Population growth along the Interstate-25 corridor is one of the main factors driving the cost of water up. Alexandra Davis, assistant general manager of water supply and demand with Aurora Water, says that municipalities, including Aurora, rarely sell water rights once they’ve purchased them because cities are usually preparing for more people to arrive and for dry years.

That behavior makes water rights scarcer, increasing their price. The team at Aurora Water has seen private investors enter Colorado’s water market, including C&A, the company that sold the municipality land and water rights for $76.8 million. When Aurora has worked with those investors, water prices have tended to be a little higher than when the city works directly with farmers, says Davis, though she declined to say by how much.

Those higher prices increase the cost of development in growing cities like Aurora, said Shonnie Cline, a spokesperson with Aurora Water.

Other Markets

Colorado’s anti-speculation laws are considered among the toughest in the West, which, Goemans says, can slow down the rate of water rights transactions. Implementing the priority system in a water rights transaction isn’t something that a layperson can tackle on their own, he says.

“You have to hire engineers, attorneys, etc. to make sure, under our implementation of prior appropriation, that no other parties are injured by that transaction,” Goemans says.

While some may be squeamish about buying and selling a life-giving resource, a busy water market can have advantages.

Markets are an efficient tool that move resources from one place to another, says Billy Ferguson, an environmental economist and PhD student at Stanford University. They come with other advantages too. In his book “Liquid Asset,” Stanford Law professor Barton Thompson says that markets help ensure that water is put to its highest economic use. They can minimize economic losses during drought, he says — allowing junior water users to buy or lease water from senior users. Thompson argues that markets also encourage conservation (if an irrigator knows they can lease the water that they save, they are more likely to conserve).

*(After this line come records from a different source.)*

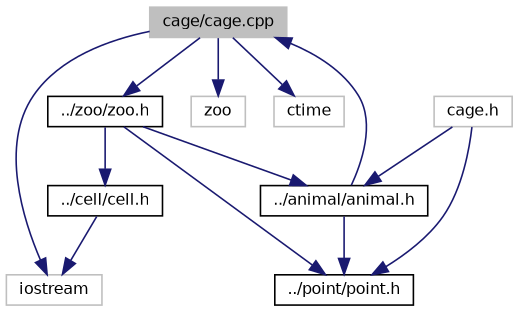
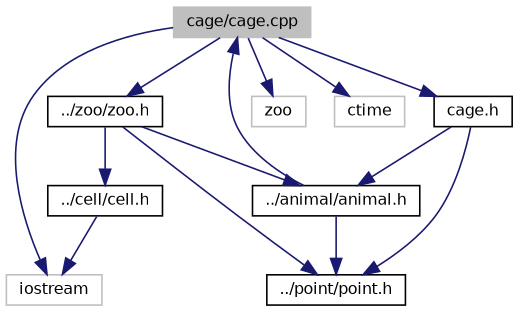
  digraph {
    node [color=black fillcolor=white fontname=Helvetica fontsize=10 shape=record style=filled]
    edge [color=midnightblue fontname=Helvetica fontsize=10 labelfontname=Helvetica labelfontsize=10 style=solid]
    n1 [color=grey75 fillcolor=grey75 fontcolor=black height=0.2 label="cage/cage.cpp" width=0.4]
-   n2 [color=grey75 height=0.2 label="cage.h" width=0.4]
+   n2 [height=0.2 label="cage.h" width=0.4]
    n3 [color=grey75 height=0.2 label=iostream width=0.4]
    n4 [height=0.2 label="../zoo/zoo.h" width=0.4]
    n5 [color=grey75 height=0.2 label=zoo width=0.4]
    n6 [color=grey75 height=0.2 label=ctime width=0.4]
    n7 [height=0.2 label="../point/point.h" width=0.4]
    n8 [height=0.2 label="../animal/animal.h" width=0.4]
    n9 [height=0.2 label="../cell/cell.h" width=0.4]
+   n1 -> n2
    n1 -> n3
    n1 -> n4
    n1 -> n5
    n1 -> n6
    n2 -> n7
    n2 -> n8
    n4 -> n7
    n4 -> n8
    n4 -> n9
    n8 -> n1
    n8 -> n7
    n9 -> n3
  }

Simplifying the rules around water rights could make buying and selling, or leasing, easier, and limit transaction costs, Ferguson says. He proposes a model where water rights would become more homogenous, indicating just source and quantity. In his model, users could sell or lease any unconsumed portion of their water right, encouraging conservation and trading.

If Ferguson’s proposal was pursued, modeling water consumption would likely result in the barriers to entry that exist in the current system, Goemans says. Creating a market that operates outside of prior appropriation, even if it does speed up water sales, would remove the positives of the current system, Goemans says.

“[Prior appropriation] really provides security for existing water rights holders in terms of the water supply they can expect under different types of climate conditions,” Goemans says.

Plus, Goemans says, market efficiency is not the only factor to consider in economics. Equity and fairness are important, too. “[Water] is a resource that many people think, from a fairness or equity standpoint, that everyone should have access to,” he says. “As economists, we can comment on the efficiency of certain outcomes, and we can comment on who is impacted, who is made better or worse off by different policies or allocation institutions … But then society has to figure out what is fair and what is not fair.”

Angela Ufheil is a freelance journalist and senior projects editor at the Denver Business Journal.